PROBLEM 1:
Answer these about the forum thread on time dilation:
(a) According to its opening, what must be specified whenever speed is mentioned?
(b) Besides speed, what else does time dilation in a gravitational field depend on?
(c) Which username appears before each quoted question?
PROBLEM 2:
Quote every sentence in the forum thread on time dilation that ends with a question mark.
PROBLEM 3:
Reproduce word for word the part of the forum thread on time dilation that opens with the words containing "Assuming that's what" and closes with "as the planet.".

PASSAGE SHOWN:
┌──
By "speed" I assume you mean "speed relative to the Earth". Speed is relative, so you have to specify what it is relative to.

Assuming that's what you meant, then yes, a remote observer, assuming he was able to see the object in the first place (and the Earth, for that matter), would see the object's speed relative to the Earth increasing.

LM542 said:
Is there any time dilation by the remains of an object that hits a planet (that is not spinning), compared to an object that's flying in the same orbit as the planet.

It depends on the planet and the trajectories the two objects are following. In general, yes, an object's elapsed time in a curved spacetime depends on the path the object takes through spacetime.

LM542 said:
Is the time dilation on both objects the same?

Time dilation in a gravitational field doesn't just depend on speed. It also depends on altitude. You haven't given enough information to compare the time dilation of the two objects.
 
@PeterDonis:
1. Doesn't the time slows down for the object?
The closer the object comes to the Earth the slower it's time goes, so shouldn't the remote observer see a constant motion?

2. Does gravity even have a time dilation effect on matter that's not giving into gravity? The time of an object that's flying to the Earth (right before it reaches the ground) is slower than an object that's lying on the ground, but when it's hitting the ground it, it will be the same.
└──
DATA PROVIDED:
┌──
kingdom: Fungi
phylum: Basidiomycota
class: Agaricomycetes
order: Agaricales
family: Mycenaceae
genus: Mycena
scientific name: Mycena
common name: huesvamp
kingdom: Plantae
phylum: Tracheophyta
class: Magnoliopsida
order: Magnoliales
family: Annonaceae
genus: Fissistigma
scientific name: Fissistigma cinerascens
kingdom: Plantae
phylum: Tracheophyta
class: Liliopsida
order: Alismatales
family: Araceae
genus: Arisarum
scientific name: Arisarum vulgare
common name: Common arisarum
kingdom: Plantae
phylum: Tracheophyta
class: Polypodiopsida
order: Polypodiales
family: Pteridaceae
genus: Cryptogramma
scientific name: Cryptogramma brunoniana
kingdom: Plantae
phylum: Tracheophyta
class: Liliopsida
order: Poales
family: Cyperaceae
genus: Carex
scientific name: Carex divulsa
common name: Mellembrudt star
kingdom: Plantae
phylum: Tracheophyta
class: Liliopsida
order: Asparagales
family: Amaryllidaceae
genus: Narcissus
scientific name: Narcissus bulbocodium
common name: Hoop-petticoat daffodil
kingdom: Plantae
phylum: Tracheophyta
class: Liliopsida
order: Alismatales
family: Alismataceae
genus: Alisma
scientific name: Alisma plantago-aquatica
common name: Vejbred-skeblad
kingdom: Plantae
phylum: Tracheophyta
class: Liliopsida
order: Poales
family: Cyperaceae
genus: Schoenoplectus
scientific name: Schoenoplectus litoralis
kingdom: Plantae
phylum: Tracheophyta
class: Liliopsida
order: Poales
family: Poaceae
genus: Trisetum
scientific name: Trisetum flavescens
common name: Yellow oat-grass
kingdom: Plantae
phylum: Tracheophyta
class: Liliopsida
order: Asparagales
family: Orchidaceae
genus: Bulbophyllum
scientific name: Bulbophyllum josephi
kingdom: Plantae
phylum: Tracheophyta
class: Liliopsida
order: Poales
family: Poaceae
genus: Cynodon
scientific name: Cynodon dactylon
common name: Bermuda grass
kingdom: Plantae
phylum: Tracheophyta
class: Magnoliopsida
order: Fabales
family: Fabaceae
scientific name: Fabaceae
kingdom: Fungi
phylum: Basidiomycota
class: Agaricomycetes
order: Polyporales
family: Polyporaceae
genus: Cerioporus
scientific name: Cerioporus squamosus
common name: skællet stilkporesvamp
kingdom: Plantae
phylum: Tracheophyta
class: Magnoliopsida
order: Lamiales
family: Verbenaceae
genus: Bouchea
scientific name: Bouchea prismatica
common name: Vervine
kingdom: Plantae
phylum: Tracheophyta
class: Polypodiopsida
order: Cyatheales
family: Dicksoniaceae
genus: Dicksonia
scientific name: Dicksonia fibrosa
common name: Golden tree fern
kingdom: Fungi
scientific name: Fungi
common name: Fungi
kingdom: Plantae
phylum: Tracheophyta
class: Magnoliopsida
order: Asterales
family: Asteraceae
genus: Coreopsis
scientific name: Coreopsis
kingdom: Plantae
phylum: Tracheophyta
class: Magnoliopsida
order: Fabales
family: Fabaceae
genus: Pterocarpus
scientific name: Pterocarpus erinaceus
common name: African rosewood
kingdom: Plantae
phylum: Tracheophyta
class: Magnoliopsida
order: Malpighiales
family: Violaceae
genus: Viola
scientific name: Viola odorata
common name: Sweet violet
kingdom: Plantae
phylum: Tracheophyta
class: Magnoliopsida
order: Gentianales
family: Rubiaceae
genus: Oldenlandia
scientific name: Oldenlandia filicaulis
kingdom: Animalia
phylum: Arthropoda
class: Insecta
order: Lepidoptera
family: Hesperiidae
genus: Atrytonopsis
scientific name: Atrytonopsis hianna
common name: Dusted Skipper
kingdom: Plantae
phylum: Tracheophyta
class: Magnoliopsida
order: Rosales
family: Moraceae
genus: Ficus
└──
TASK ANSWER 1:
(a) What the speed is relative to.
(b) Altitude.
(c) LM542.

TASK ANSWER 2:
Is the time dilation on both objects the same?
Doesn't the time slows down for the object?
The closer the object comes to the Earth the slower it's time goes, so shouldn't the remote observer see a constant motion?
Does gravity even have a time dilation effect on matter that's not giving into gravity?

TASK ANSWER 3:
Assuming that's what you meant, then yes, a remote observer, assuming he was able to see the object in the first place (and the Earth, for that matter), would see the object's speed relative to the Earth increasing.

LM542 said:
Is there any time dilation by the remains of an object that hits a planet (that is not spinning), compared to an object that's flying in the same orbit as the planet.